▶ _WHAT YOU HAVE TO DO_
The word "picture" occurs in some of the lines below; copy each of those lines.

....

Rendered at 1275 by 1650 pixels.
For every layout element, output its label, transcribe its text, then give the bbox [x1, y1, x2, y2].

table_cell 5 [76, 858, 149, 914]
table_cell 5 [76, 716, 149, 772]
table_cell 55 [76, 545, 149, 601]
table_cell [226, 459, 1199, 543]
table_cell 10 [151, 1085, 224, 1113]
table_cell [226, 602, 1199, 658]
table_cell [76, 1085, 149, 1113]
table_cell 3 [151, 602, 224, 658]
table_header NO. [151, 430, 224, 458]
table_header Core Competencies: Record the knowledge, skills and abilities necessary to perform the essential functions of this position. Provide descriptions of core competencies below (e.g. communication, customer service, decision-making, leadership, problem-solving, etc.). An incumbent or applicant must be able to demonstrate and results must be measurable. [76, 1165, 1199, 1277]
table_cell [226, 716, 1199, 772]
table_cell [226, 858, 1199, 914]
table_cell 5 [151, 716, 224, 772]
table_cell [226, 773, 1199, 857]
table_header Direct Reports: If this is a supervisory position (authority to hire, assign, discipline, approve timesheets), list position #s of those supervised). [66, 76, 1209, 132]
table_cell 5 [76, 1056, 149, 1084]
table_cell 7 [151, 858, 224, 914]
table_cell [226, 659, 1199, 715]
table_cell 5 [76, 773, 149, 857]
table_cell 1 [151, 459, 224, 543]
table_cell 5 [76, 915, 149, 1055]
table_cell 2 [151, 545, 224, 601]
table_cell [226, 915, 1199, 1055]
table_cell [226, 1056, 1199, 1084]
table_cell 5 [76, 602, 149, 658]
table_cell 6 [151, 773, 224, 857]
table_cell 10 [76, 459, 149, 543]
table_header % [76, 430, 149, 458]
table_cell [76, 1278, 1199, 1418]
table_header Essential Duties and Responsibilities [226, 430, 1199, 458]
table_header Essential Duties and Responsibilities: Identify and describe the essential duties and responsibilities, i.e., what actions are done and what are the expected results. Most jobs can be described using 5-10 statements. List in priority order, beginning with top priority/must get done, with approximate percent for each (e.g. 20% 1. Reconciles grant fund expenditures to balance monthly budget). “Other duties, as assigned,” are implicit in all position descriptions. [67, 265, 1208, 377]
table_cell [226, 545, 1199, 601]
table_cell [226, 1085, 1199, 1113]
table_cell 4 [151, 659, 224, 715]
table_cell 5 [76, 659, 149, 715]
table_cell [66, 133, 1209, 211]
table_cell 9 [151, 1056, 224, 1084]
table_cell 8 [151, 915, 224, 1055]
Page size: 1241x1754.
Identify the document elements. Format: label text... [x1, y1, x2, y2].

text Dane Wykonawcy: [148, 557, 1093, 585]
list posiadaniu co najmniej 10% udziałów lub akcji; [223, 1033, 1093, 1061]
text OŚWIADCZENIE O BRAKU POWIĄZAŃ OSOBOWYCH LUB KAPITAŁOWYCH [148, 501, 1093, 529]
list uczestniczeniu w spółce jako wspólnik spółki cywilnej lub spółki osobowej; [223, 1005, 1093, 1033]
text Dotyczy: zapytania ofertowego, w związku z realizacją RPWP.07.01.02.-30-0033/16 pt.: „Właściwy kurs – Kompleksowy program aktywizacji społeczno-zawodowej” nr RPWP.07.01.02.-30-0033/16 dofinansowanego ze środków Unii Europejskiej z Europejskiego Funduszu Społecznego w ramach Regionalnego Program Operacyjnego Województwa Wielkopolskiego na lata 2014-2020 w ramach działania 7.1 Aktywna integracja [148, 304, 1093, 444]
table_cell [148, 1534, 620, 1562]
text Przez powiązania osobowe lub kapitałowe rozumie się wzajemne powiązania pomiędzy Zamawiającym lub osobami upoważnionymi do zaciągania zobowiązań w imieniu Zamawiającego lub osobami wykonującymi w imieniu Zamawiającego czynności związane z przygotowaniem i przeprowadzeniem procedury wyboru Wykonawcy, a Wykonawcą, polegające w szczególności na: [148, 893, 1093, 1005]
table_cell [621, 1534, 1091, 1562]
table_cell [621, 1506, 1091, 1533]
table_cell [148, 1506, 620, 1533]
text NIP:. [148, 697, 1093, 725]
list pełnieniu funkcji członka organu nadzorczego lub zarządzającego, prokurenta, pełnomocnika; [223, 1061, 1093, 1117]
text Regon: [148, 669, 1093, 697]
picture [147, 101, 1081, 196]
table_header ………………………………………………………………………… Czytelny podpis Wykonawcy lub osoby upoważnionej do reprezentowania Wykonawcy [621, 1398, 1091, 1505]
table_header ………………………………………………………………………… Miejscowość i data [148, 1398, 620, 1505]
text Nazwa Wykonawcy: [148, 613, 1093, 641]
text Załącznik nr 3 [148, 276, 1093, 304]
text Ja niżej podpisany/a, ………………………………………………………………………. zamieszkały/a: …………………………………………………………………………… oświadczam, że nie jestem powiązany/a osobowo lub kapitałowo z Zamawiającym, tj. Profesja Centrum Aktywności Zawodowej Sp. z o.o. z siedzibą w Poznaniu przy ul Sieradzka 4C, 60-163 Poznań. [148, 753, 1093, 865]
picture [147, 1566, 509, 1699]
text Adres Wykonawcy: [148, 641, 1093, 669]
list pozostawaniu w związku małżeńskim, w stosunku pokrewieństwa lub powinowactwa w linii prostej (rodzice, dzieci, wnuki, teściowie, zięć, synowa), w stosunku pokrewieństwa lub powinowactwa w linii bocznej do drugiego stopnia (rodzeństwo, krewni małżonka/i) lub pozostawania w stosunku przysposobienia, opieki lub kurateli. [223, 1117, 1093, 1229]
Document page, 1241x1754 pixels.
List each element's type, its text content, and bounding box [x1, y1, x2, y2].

....

▶ _ANSWER TO THIS TASK_
picture [147, 101, 1081, 196]
picture [147, 1566, 509, 1699]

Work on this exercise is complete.